# Mozart's Requiem



## tyheiss

Hi,
I have loved classical music from a child, but only now have I really began to take it seriously.
I would love to know if there are any other pieces out there that are as dark, powerful, and moving as Mozarts requiem in D minor.

Thank you so much.
Ty


----------



## Hexameron

Definitely: Mozart's Mass in C minor, Beethoven's Missa Solemnis, Verdi's Requiem, Berlioz's Requiem, and Brahms's German Requiem should satisfy.

If you're looking for "dark, powerful, and moving" non-choral works, then I would be happy to provide you an even larger list of what I think qualifies.

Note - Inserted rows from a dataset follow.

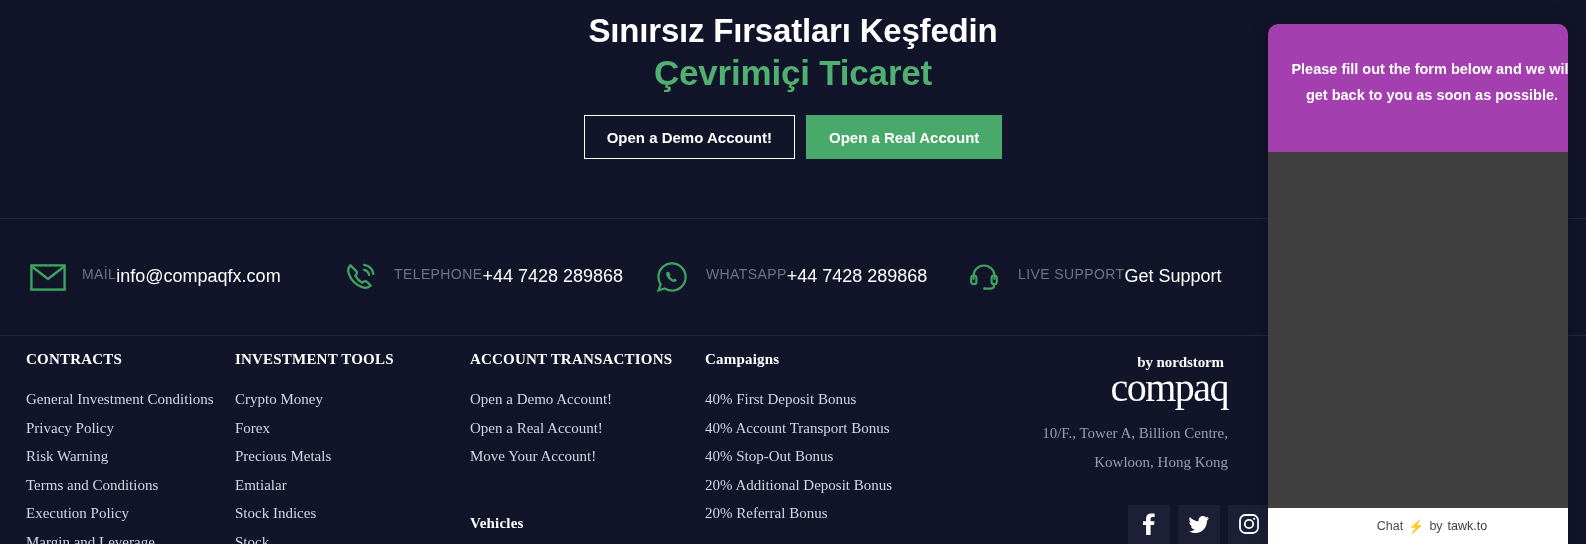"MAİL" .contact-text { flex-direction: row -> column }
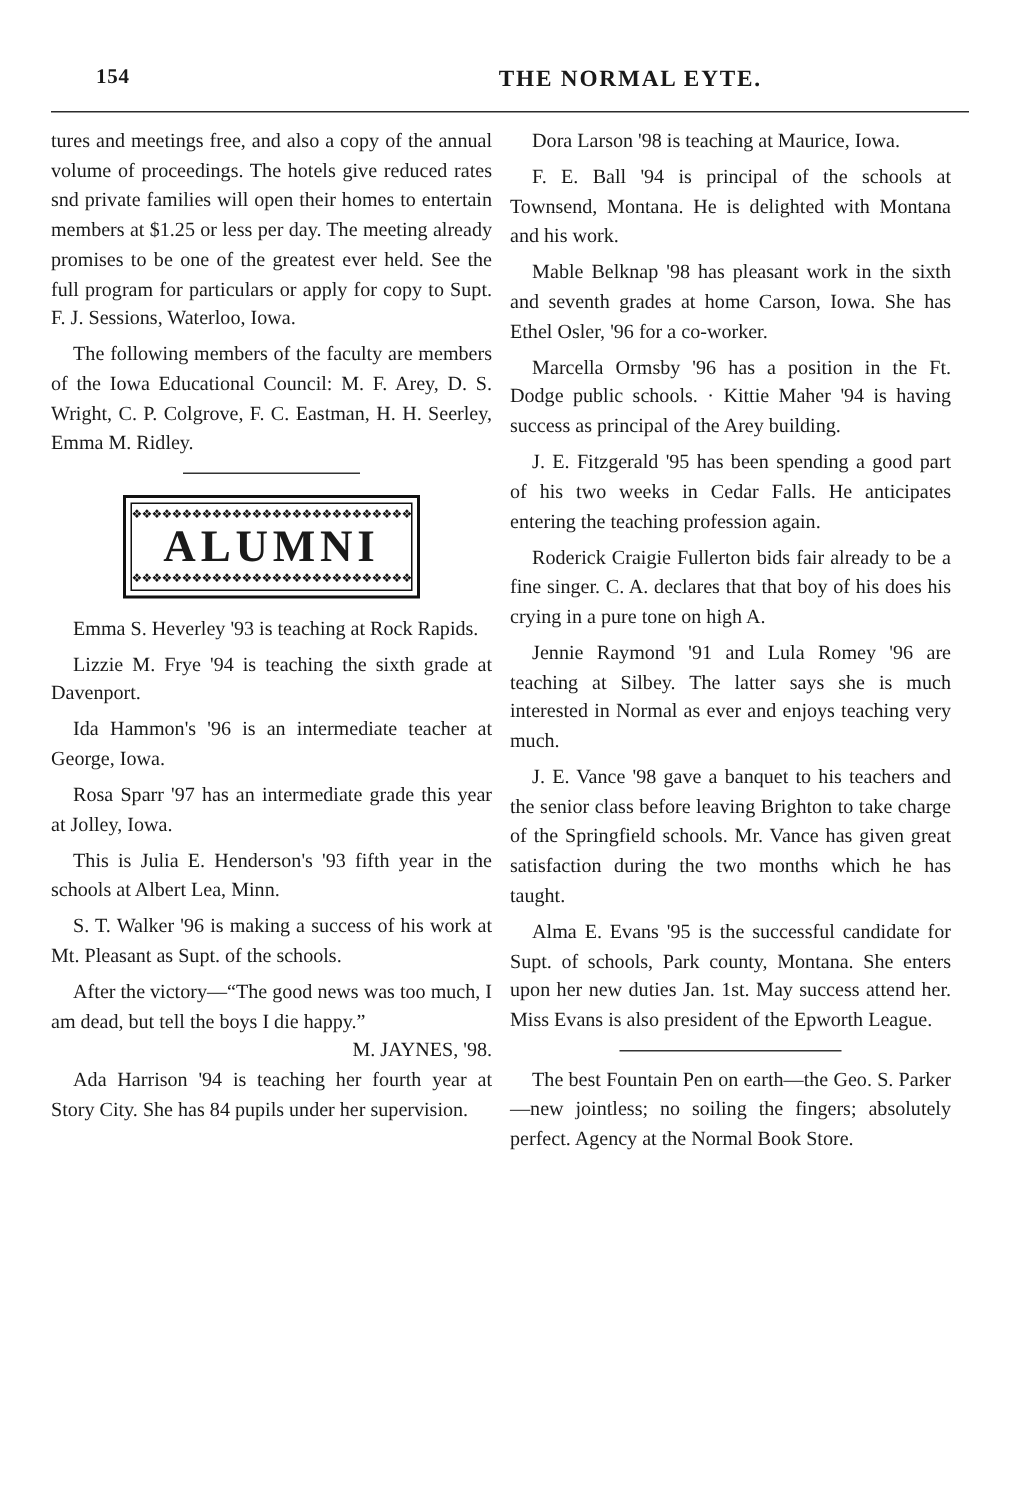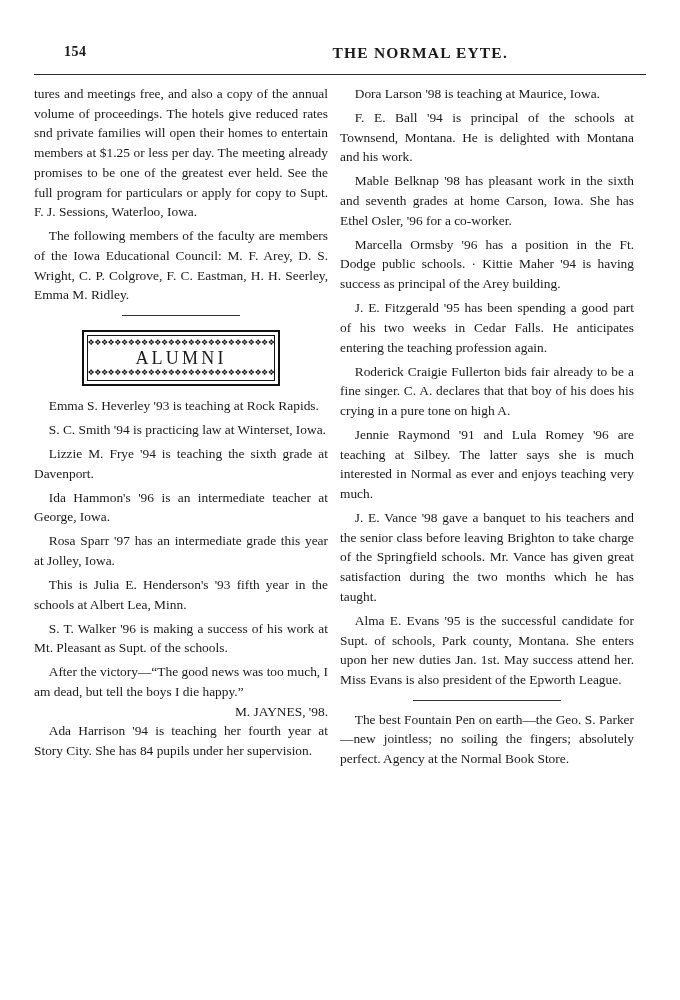"ALUMNI" .alumni-title { font-size: 18px -> 30px; font-weight: normal -> bold }
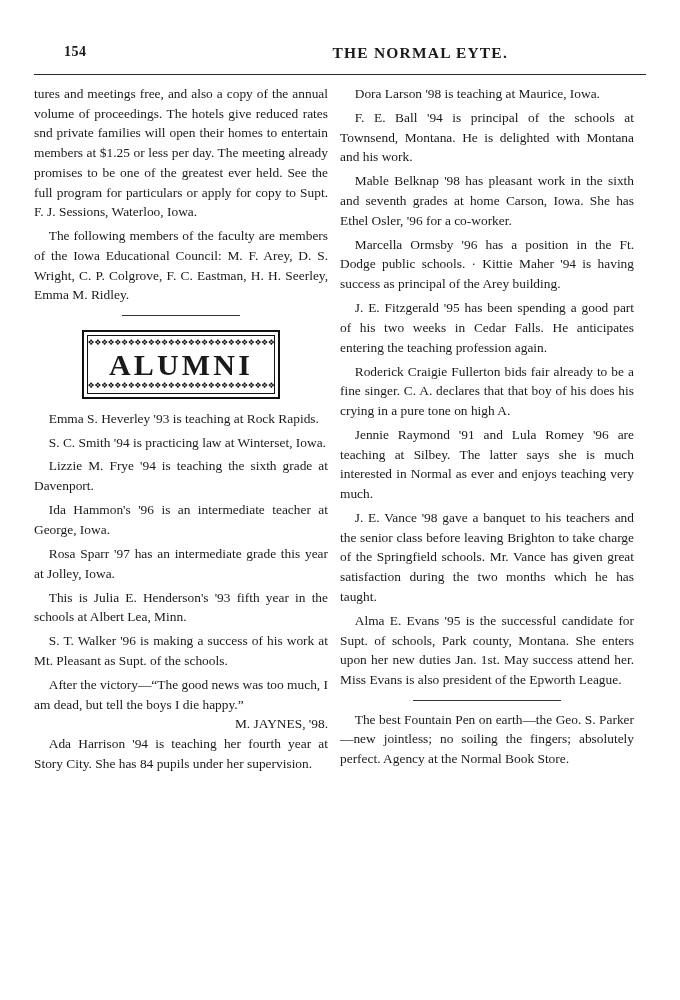"S. C. Smith '94 is" p { html: <p>S. C. Smith '94 is practicing law at Winterset, Iowa.</p> -> none }
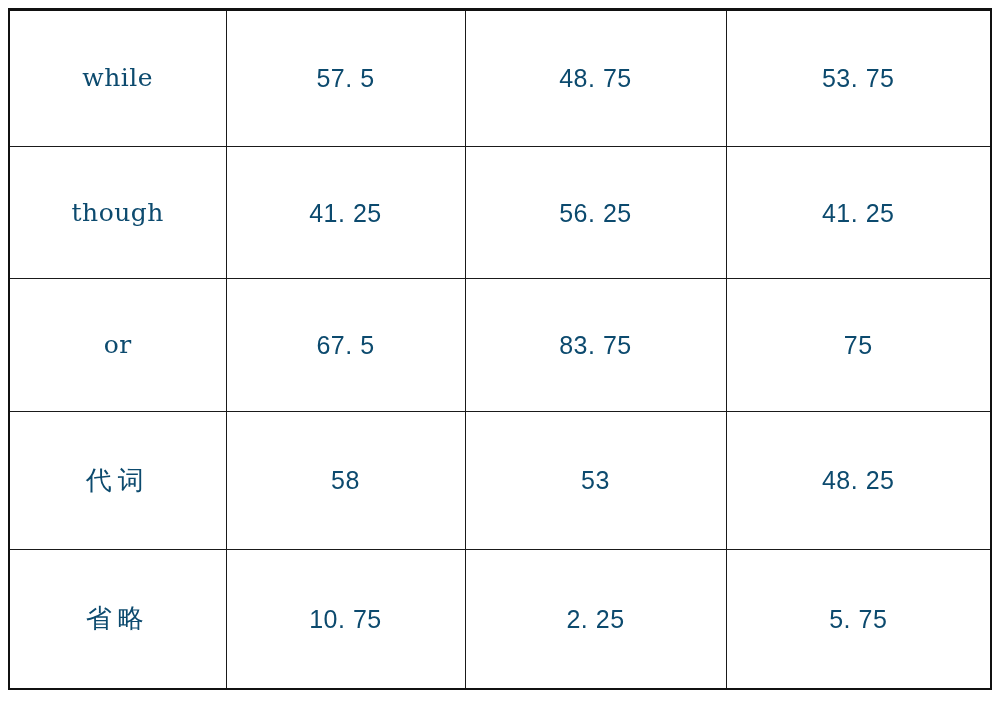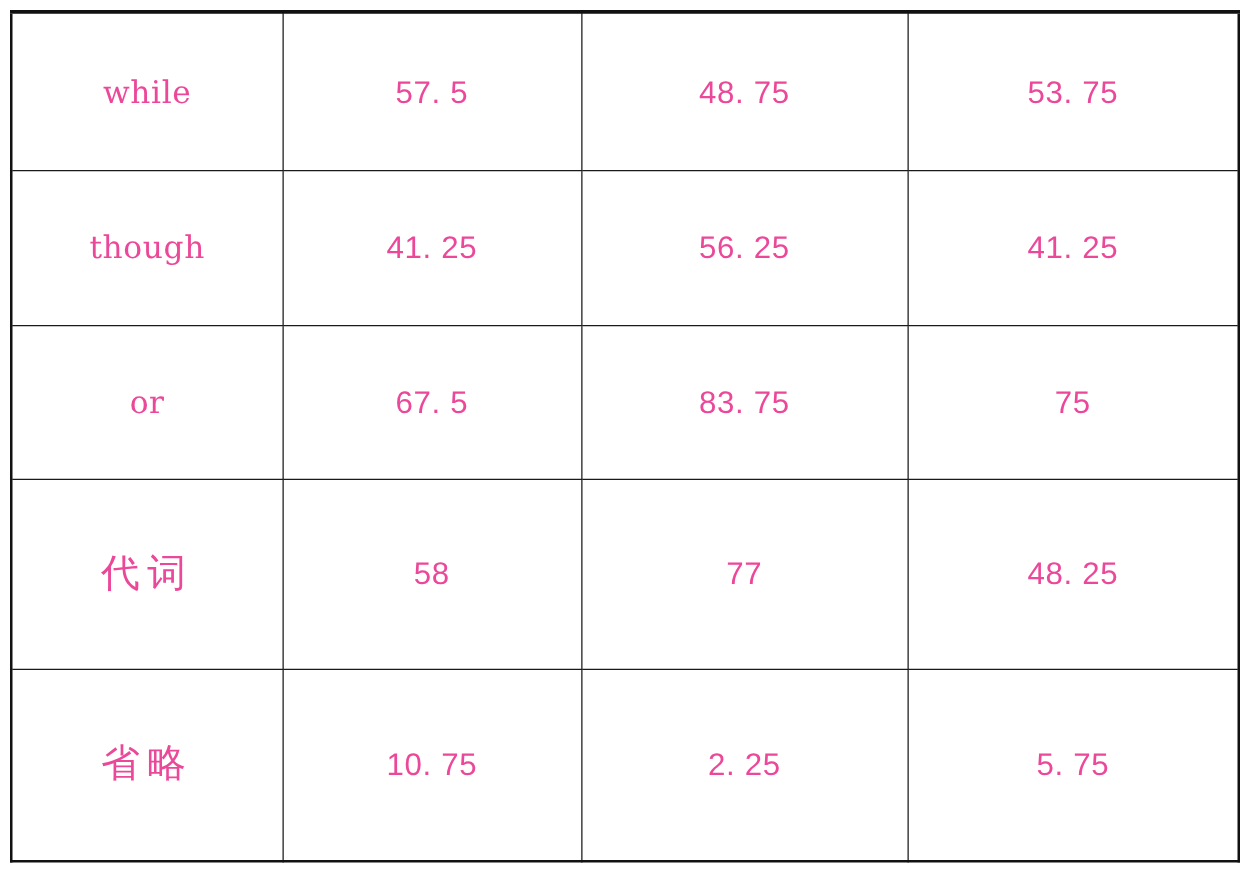"while" table.data-table td { color: #ec4899 -> #0c4a6e }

So do you prefer orchestral, piano, chamber, or choral works?


----------



## Lynx

Please give Elgar's Dream of Gerontius a thought. A masterpiece.


----------



## tyheiss

Hello and thank you for your reply's.

I have a deep liking for choral works, but any of style or period really, the more i become familiar with it seems it will only expand my collection.
Again, thank you.
Ty


----------



## linz

Haydn: 'Die Schopfung' (The Creation)
Beethoven: 9th Symphony 'Choral'
Orff: 'Carmina Burana'
Ravel: 'Daphnes et Chloe'
C. P. E. Bach: 'Die Israeliten in der Wuste'
J. S. Bach: 'Mass in B minor'
Berlioz: 'Le Damnation de Faust'


----------



## Celloman

Give Henryk Gorecki's Symphony #3(Symphony of Sorrowful Songs) a try. It contains an hours' worth of music that never fails to move me.


----------



## IAmKing

For something at the opposite end of the spectrum from Mozart's Requiem, but something that I find equally powerful and dark, try Edgard Varese's "Nocturnal".


----------



## Edward Elgar

A dark and powerful masterpiece for me would be Mozart Piano Concerto 20 in D - 1st movement. Like dark chocolate! Also Shozzy's 5th the 3rd movement!


----------



## IAmKing

I 2nd the Mozart Piano Concerto recommendation.


----------



## tyheiss

I have listened to all of your recomendations, and I cant thank you enough, Everything was exactly what I was hoping for
Ty


----------



## Saturnus

Gabriel Fauré's Requiem is also really beautiful. Serene and crystal-clear like other Fauré works, but also grey and sad.


----------



## maurizio1

MY REQUIEM,
BY MAURIZIO AGOSTINI


----------



## BuddhaBandit

For choral works, try Bach's St. Matthew Passion, the Mahler 2nd, or, is you like Opera, most of Wagner's work (especially the Ring cycle).

For non-choral, instrumental works, Shostakovich's symphonies, Berlioz' "Symphonie Fantastique", or Rochberg's "Transcendental Variations".

Finally, for keyboard works, Shostakovich's Preludes and Fugues and Bach's organ works tend to be fairly haunting and powerful, or, for a lesser-known option, Rzewski's "Winnsboro Cotton Mill Blues".

Hope this helps.


----------



## fox_druid

Bach's Mass in Gm, listen to the 'Gloria'  strong and dark!
also Bach's Sanctus in D minor, reminds me of Mozart's Dies Irae


----------